#### Records to process
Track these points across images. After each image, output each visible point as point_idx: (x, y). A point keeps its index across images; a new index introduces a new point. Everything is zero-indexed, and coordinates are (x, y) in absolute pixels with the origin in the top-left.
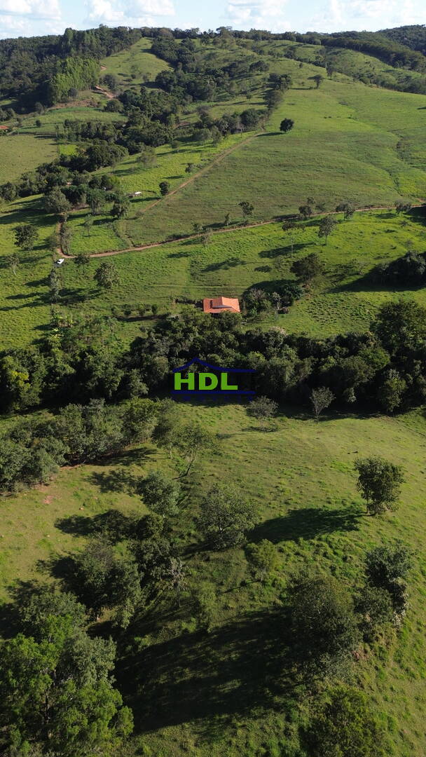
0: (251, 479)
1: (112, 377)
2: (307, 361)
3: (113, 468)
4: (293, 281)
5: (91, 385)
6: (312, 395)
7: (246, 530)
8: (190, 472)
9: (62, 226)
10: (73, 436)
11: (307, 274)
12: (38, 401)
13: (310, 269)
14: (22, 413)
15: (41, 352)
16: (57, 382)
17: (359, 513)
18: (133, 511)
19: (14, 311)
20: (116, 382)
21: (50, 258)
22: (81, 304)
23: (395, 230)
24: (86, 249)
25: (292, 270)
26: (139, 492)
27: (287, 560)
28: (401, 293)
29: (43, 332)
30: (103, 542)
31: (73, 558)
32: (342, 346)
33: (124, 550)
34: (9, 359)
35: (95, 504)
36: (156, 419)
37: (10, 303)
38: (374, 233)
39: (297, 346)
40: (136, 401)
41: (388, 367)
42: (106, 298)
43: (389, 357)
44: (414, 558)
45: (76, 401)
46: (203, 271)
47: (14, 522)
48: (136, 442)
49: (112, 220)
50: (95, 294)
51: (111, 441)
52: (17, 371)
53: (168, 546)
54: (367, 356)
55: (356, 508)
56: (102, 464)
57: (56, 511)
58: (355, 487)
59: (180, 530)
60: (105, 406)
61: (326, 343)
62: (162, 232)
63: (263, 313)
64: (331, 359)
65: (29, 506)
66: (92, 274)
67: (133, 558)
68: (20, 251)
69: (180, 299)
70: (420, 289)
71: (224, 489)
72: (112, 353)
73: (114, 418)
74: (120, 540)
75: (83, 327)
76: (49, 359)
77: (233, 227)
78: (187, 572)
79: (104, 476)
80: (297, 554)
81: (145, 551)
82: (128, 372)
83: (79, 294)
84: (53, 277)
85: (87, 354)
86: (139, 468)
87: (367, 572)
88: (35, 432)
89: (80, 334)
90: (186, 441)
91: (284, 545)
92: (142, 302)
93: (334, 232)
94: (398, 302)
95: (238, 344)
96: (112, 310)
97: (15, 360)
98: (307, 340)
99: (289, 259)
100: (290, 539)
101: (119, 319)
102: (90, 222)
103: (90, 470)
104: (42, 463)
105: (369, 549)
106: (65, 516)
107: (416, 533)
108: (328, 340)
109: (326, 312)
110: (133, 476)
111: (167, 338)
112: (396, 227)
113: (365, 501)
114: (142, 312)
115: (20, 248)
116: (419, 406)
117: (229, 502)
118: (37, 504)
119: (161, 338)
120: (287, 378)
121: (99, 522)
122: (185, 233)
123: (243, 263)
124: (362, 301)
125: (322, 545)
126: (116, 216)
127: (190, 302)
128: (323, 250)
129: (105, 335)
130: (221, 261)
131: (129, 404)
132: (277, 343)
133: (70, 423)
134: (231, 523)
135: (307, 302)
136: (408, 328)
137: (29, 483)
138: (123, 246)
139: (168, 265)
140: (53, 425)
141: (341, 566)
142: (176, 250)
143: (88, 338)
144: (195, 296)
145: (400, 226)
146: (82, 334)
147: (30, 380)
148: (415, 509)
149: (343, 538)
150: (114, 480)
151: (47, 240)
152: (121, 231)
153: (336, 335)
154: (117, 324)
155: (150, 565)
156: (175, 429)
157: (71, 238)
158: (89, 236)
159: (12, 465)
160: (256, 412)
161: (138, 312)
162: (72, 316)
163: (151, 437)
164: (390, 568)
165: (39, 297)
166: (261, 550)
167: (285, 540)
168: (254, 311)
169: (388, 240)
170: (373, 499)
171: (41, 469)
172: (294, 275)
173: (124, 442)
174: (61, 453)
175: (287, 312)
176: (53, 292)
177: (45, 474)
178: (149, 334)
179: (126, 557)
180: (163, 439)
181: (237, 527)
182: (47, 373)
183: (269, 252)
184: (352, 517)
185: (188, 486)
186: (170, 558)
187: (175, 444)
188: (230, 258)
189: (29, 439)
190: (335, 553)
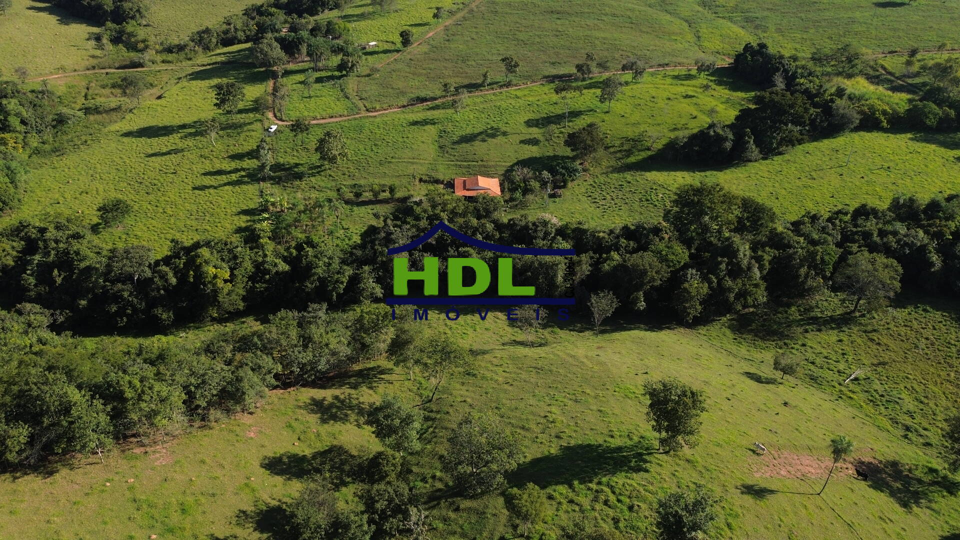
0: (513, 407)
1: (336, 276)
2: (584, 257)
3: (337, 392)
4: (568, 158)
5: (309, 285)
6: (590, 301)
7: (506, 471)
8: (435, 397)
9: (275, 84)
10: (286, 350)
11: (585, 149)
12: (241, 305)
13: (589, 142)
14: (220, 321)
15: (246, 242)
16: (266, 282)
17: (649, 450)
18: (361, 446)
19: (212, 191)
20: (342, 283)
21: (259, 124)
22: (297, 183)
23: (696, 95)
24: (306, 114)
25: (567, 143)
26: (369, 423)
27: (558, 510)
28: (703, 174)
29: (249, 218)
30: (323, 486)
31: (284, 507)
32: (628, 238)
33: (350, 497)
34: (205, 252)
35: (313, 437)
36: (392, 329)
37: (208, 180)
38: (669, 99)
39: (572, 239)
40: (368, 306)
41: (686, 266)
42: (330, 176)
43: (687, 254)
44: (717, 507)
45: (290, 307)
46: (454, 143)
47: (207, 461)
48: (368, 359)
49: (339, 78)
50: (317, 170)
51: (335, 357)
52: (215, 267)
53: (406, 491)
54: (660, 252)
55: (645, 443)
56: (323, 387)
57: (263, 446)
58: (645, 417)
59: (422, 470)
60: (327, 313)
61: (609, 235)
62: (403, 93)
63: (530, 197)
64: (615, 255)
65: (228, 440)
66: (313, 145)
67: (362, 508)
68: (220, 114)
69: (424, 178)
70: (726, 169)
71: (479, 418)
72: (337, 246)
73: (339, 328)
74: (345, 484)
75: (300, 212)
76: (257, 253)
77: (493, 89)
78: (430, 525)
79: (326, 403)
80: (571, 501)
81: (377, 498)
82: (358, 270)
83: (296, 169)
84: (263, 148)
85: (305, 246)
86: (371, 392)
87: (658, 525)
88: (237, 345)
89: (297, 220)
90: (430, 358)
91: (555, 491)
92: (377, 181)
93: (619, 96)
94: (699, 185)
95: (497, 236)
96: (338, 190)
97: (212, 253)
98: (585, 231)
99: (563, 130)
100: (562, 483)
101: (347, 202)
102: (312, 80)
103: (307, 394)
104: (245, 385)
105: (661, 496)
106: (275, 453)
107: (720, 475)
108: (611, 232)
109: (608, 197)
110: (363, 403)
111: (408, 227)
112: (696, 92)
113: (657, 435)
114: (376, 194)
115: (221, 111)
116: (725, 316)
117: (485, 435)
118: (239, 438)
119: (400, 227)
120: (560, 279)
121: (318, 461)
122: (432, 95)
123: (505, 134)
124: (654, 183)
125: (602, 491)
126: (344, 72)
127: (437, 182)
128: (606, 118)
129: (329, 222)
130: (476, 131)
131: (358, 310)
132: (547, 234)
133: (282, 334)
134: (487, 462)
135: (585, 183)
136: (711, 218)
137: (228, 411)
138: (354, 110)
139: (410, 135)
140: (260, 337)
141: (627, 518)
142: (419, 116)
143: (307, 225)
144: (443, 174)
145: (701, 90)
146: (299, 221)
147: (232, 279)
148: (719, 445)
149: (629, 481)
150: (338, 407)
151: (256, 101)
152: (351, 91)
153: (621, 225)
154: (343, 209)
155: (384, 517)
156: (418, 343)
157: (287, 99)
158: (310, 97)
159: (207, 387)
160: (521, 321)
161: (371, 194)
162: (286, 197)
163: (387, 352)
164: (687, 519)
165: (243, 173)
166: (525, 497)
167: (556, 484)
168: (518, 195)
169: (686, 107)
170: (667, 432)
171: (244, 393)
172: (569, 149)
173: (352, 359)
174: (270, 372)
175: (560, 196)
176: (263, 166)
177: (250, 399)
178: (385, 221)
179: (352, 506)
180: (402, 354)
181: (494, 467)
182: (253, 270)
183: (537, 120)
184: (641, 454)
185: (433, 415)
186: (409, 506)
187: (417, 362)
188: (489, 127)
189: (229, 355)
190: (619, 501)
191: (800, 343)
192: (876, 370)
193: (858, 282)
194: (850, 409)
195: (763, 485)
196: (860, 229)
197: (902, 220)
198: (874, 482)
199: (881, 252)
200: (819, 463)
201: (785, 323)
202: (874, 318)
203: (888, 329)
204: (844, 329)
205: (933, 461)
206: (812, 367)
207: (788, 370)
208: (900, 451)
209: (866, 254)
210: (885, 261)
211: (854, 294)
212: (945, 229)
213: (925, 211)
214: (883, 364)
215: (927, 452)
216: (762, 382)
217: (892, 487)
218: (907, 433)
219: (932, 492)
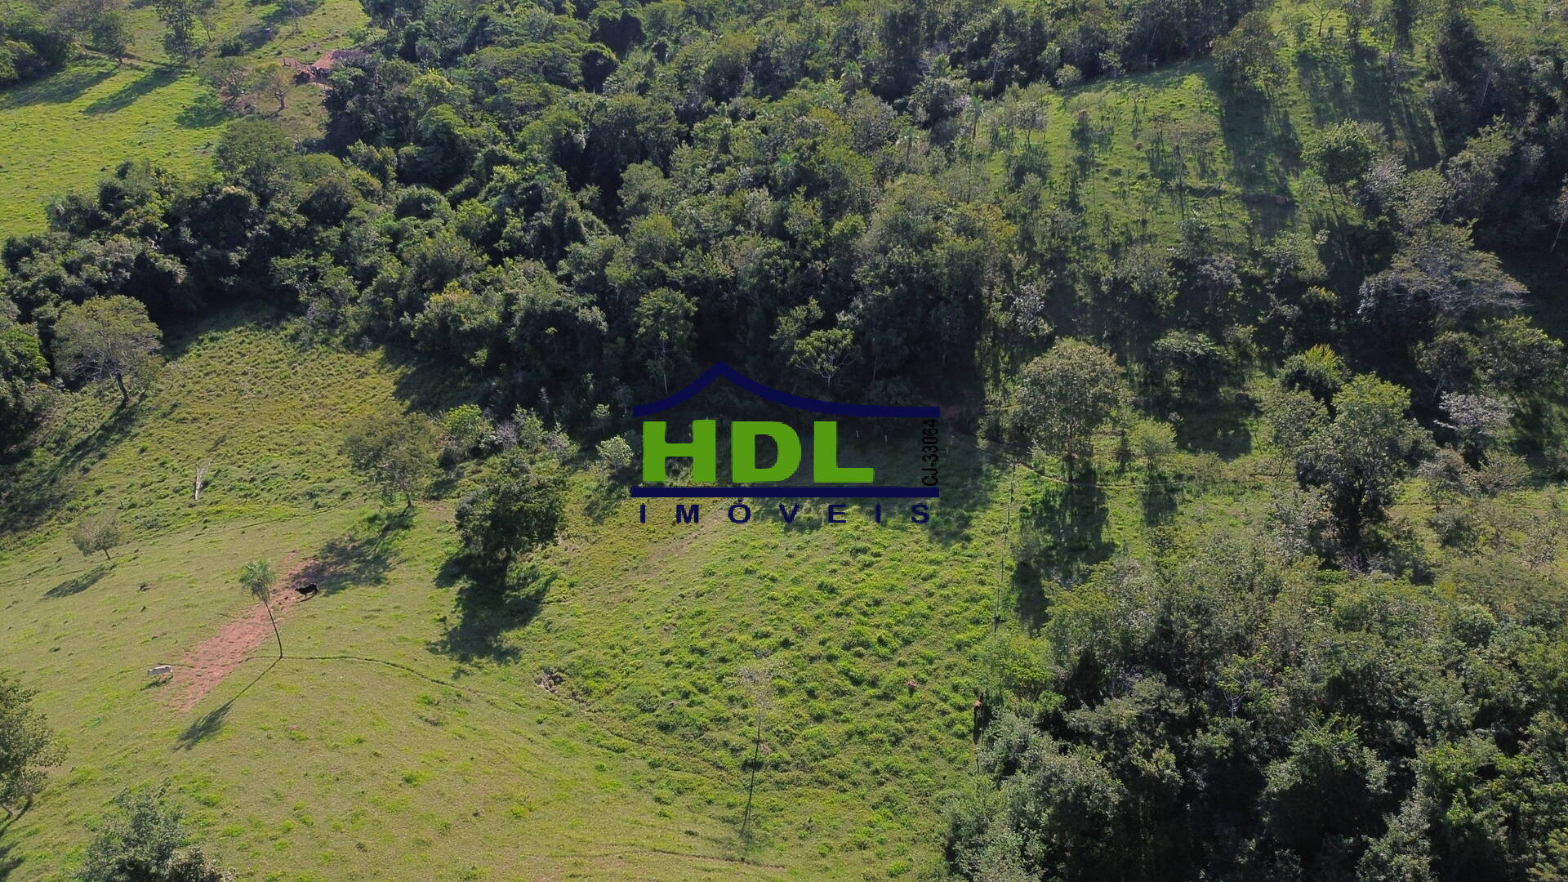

#### Work instruction
Above are the records; repeat exactly the lines from the one holding "126: (116, 216)" down to the one holding "189: (29, 439)", end lines included.

#### Reply
126: (116, 216)
127: (190, 302)
128: (323, 250)
129: (105, 335)
130: (221, 261)
131: (129, 404)
132: (277, 343)
133: (70, 423)
134: (231, 523)
135: (307, 302)
136: (408, 328)
137: (29, 483)
138: (123, 246)
139: (168, 265)
140: (53, 425)
141: (341, 566)
142: (176, 250)
143: (88, 338)
144: (195, 296)
145: (400, 226)
146: (82, 334)
147: (30, 380)
148: (415, 509)
149: (343, 538)
150: (114, 480)
151: (47, 240)
152: (121, 231)
153: (336, 335)
154: (117, 324)
155: (150, 565)
156: (175, 429)
157: (71, 238)
158: (89, 236)
159: (12, 465)
160: (256, 412)
161: (138, 312)
162: (72, 316)
163: (151, 437)
164: (390, 568)
165: (39, 297)
166: (261, 550)
167: (285, 540)
168: (254, 311)
169: (388, 240)
170: (373, 499)
171: (41, 469)
172: (294, 275)
173: (124, 442)
174: (61, 453)
175: (287, 312)
176: (53, 292)
177: (45, 474)
178: (149, 334)
179: (126, 557)
180: (163, 439)
181: (237, 527)
182: (47, 373)
183: (269, 252)
184: (352, 517)
185: (188, 486)
186: (170, 558)
187: (175, 444)
188: (230, 258)
189: (29, 439)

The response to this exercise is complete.